やること -> 童謡プロジェクトについてのインタビューを、「世界のポップスと共通する声の人が歌う童謡っていうのがすごく大事(☆Taku)」という言葉が入ったところから書き写してください。「はどんなところなんでしょう?」まで写したら終わりにしてください。

-------- 本文 --------

世界のポップスと共通する声の人が歌う童謡っていうのがすごく大事(☆Taku)

――今回のプロジェクトが始動した経緯から教えてください。
☆Taku Takahashi(以下T)「以前m-floのA&Rをやっていた方から『童謡をやりたいんだけど、どう思う?』っていう電話がかかってきて。『LISAとやったら面白いと思うんだけど』って言うから『すげー面白いね!』って言って」
LISA(以下L)「私もまったく同じ経由で話が来て、『☆Takuも参加する』って言われて『面白そう!』って思って。このタイミングでまた☆Takuとやれるっていうのも嬉しかったし、なんだろうこの縁は?って感慨深かったです」

――お2人でやるのも相当久しぶりですよね。
「そうですね。『HEY!HEY!HEY!』の特番に3人で出たのが最後ですね(2012年9月)」

――☆Takuさんに「面白い!」と思わせるLISAさんの魅力とはどんなところなんでしょう?

-------- 使えるデータ --------

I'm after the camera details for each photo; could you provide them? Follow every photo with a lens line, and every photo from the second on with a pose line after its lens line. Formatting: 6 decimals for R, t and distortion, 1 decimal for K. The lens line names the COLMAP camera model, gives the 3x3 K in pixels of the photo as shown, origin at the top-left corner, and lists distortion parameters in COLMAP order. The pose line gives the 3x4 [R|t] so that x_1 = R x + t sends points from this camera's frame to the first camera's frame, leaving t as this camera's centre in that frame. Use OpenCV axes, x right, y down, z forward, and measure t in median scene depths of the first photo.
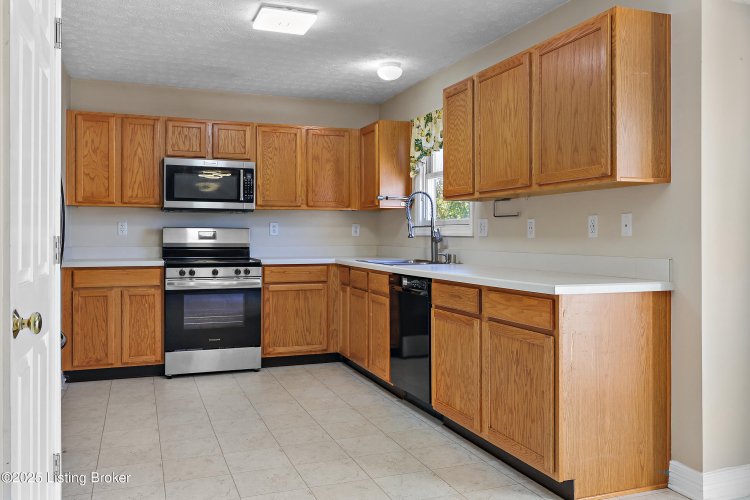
lens RADIAL K [[631.7, 0, 374.3], [0, 631.7, 239.2], [0, 0, 1]] dist [-0.002352, -0.000881]
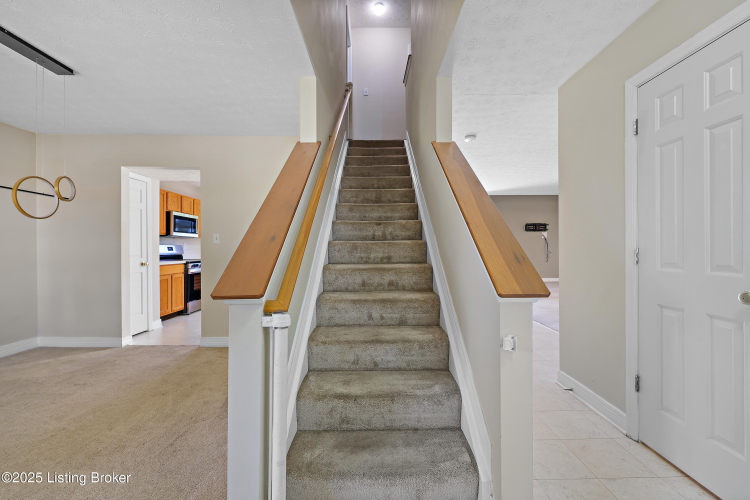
lens RADIAL K [[303.4, 0, 375.0], [0, 303.4, 250.0], [0, 0, 1]] dist [0.001862, 0.000509]
pose [[0.335634, -0.008053, 0.941958, -1.087981], [0.005145, 0.999964, 0.006716, -0.006026], [-0.941978, 0.002592, 0.335664, 0.047604]]
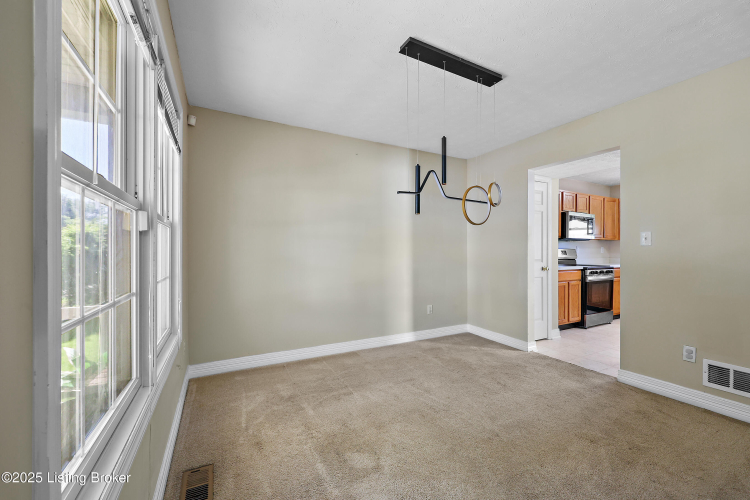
lens RADIAL K [[299.2, 0, 375.0], [0, 299.2, 250.0], [0, 0, 1]] dist [-0.000613, -0.000026]
pose [[0.992147, 0.001295, 0.125074, -1.057809], [-0.000214, 0.999962, -0.008660, -0.006599], [-0.125080, 0.008565, 0.992110, 0.193449]]
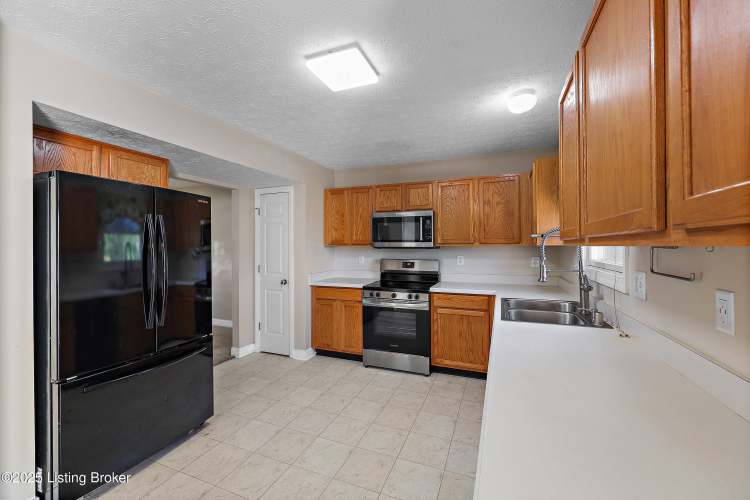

--------

回答 ->
世界のポップスと共通する声の人が歌う童謡っていうのがすごく大事(☆Taku)

――今回のプロジェクトが始動した経緯から教えてください。
☆Taku Takahashi(以下T)「以前m-floのA&Rをやっていた方から『童謡をやりたいんだけど、どう思う?』っていう電話がかかってきて。『LISAとやったら面白いと思うんだけど』って言うから『すげー面白いね!』って言って」
LISA(以下L)「私もまったく同じ経由で話が来て、『☆Takuも参加する』って言われて『面白そう!』って思って。このタイミングでまた☆Takuとやれるっていうのも嬉しかったし、なんだろうこの縁は?って感慨深かったです」

――お2人でやるのも相当久しぶりですよね。
「そうですね。『HEY!HEY!HEY!』の特番に3人で出たのが最後ですね(2012年9月)」

――☆Takuさんに「面白い!」と思わせるLISAさんの魅力とはどんなところなんでしょう?